▶ _Action item_: Repeat the records below word for word and omit each image.

▶ _Source information_:
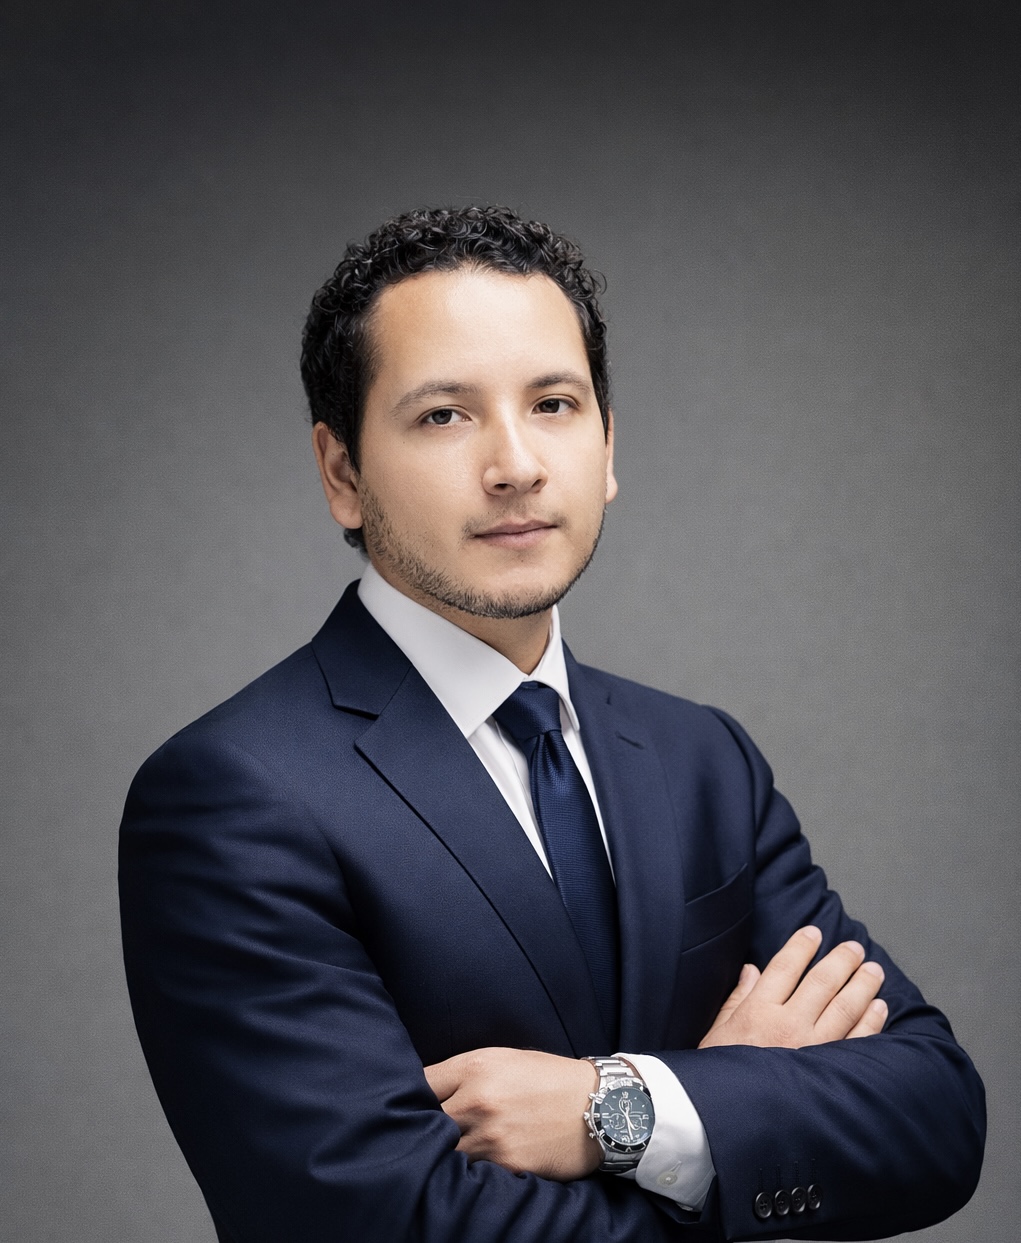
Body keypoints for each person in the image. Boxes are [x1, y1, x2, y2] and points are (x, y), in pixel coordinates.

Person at [119, 205, 985, 1243]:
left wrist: (614, 1107)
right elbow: (385, 1220)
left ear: (609, 446)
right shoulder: (232, 794)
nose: (516, 463)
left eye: (555, 403)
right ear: (341, 472)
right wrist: (734, 1109)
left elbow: (935, 1114)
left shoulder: (699, 759)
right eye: (444, 414)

▶ _Answer box_:
Body keypoints for each person in the image. Boxes are [x1, y1, x2, y2] and points are (x, y), in pixel coordinates.

Person at [119, 205, 985, 1243]:
left wrist: (614, 1107)
right elbow: (385, 1220)
left ear: (609, 446)
right shoulder: (232, 794)
nose: (516, 463)
left eye: (555, 403)
right ear: (341, 472)
right wrist: (734, 1109)
left elbow: (935, 1114)
left shoulder: (699, 759)
right eye: (444, 414)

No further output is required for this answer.